The speed of the ball and the lack of bounce on it meant players did not have a lot of time to think before returning it, and this lowered reaction time increased the difficulties associated with the returns and increase in errors.

What must also be remembered is during the times when carpet was used as a surface, i.e. in the 1980s and 1990s, tennis racquets weren’t as developed as they are today, which still allowed for a few rallies. Technological advancement of these racquets ensured it became difficult for whatever little extension of a rally was possible.

Replacing carpet with hard court surfaces meant slower and more consistent bounce, adding to the rally times and therefore increasing tennis fan interest, leading to what was hoped, better ticket sales. The emergence of Roger Federer, Rafael Nadal and Novak Djokovic has helped in no small way obviously but the heightened interest in the sport has led to carpets been forgotten for good.

So Why Do They Still Use Carpet?

One of the reasons why carpet surface courts are still in play is to deal with the bitterly cold temperatures, in a bid to try to reduce the maintenance associated with courts. In countries where the mercury dips to lower levels and tennis still needs to continues, it might make sense to play on carpet.

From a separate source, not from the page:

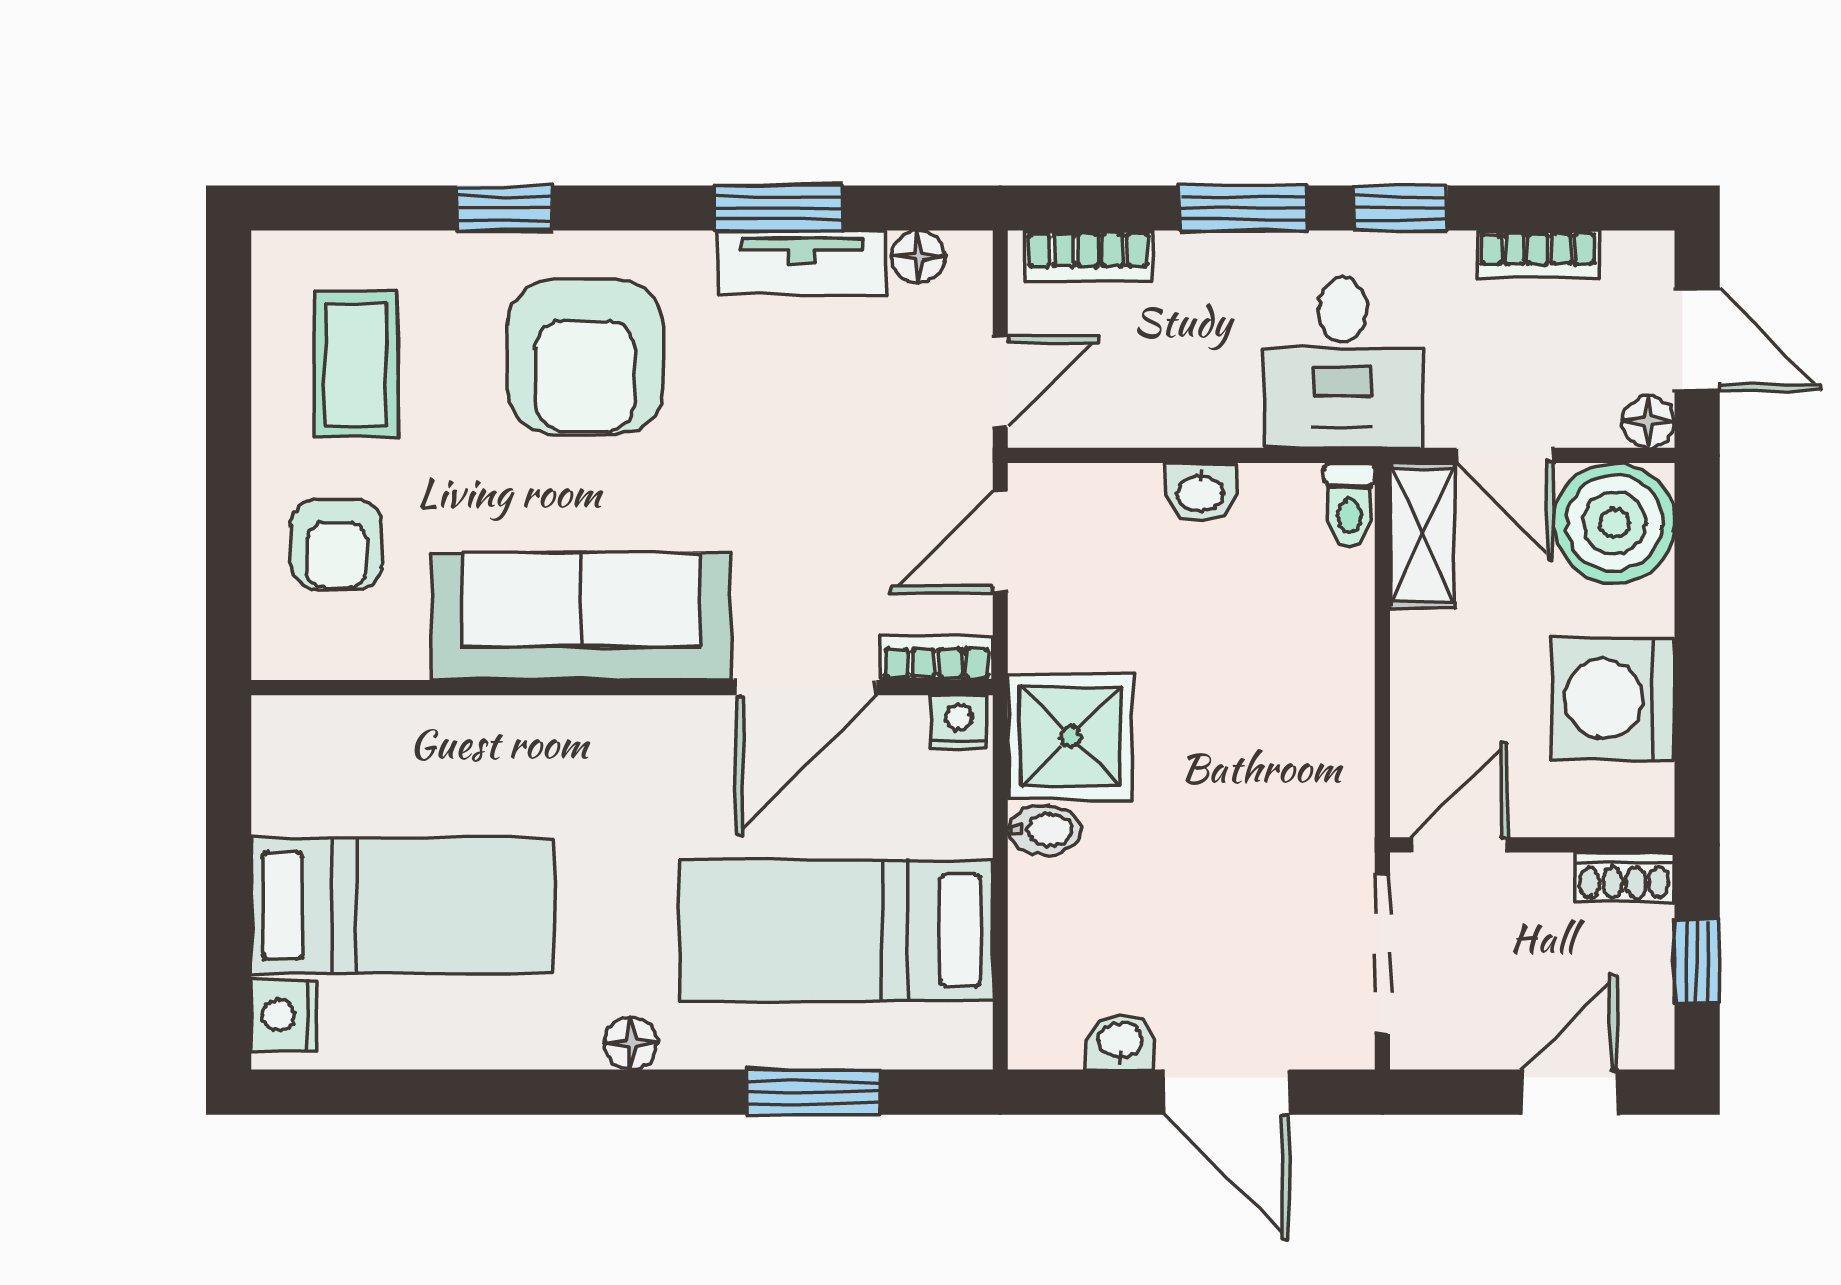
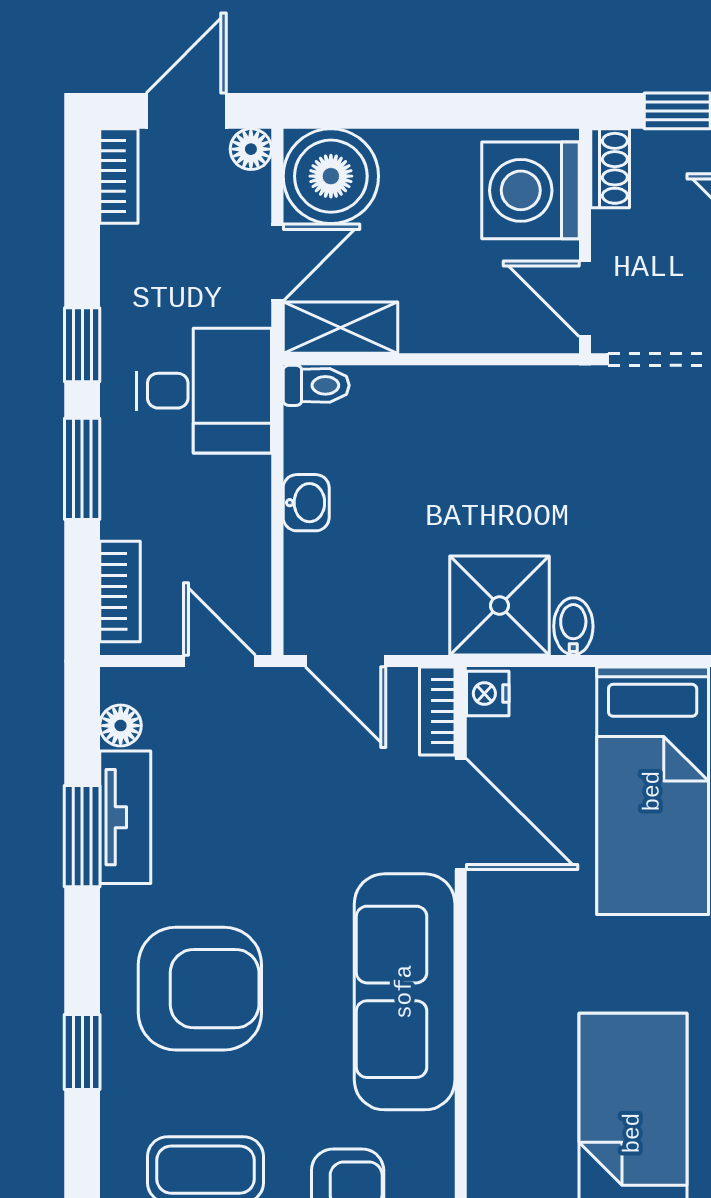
bookcase: (1538, 255) -> (119, 176), moved
washing machine: (1613, 699) -> (530, 190), moved, turned 90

What makes it even better is carpet courts are easy to replace if they get damaged. So in some of the Challenger and women’s ITF competitions, carpet courts are still in play despite the suspension of its use at the highest level.

Has Roger Federer Ever Won on Carpet?

Yes, he has. Very early in his career, Federer contested in four singles finals on carpet surfaces and won twice. His first title win on carpet came in February 2001 at the Milan Indoor before he defended his title there in 2002. The other two finals on carpet, he lost in 2000 and 2001 at the Swiss Indoors.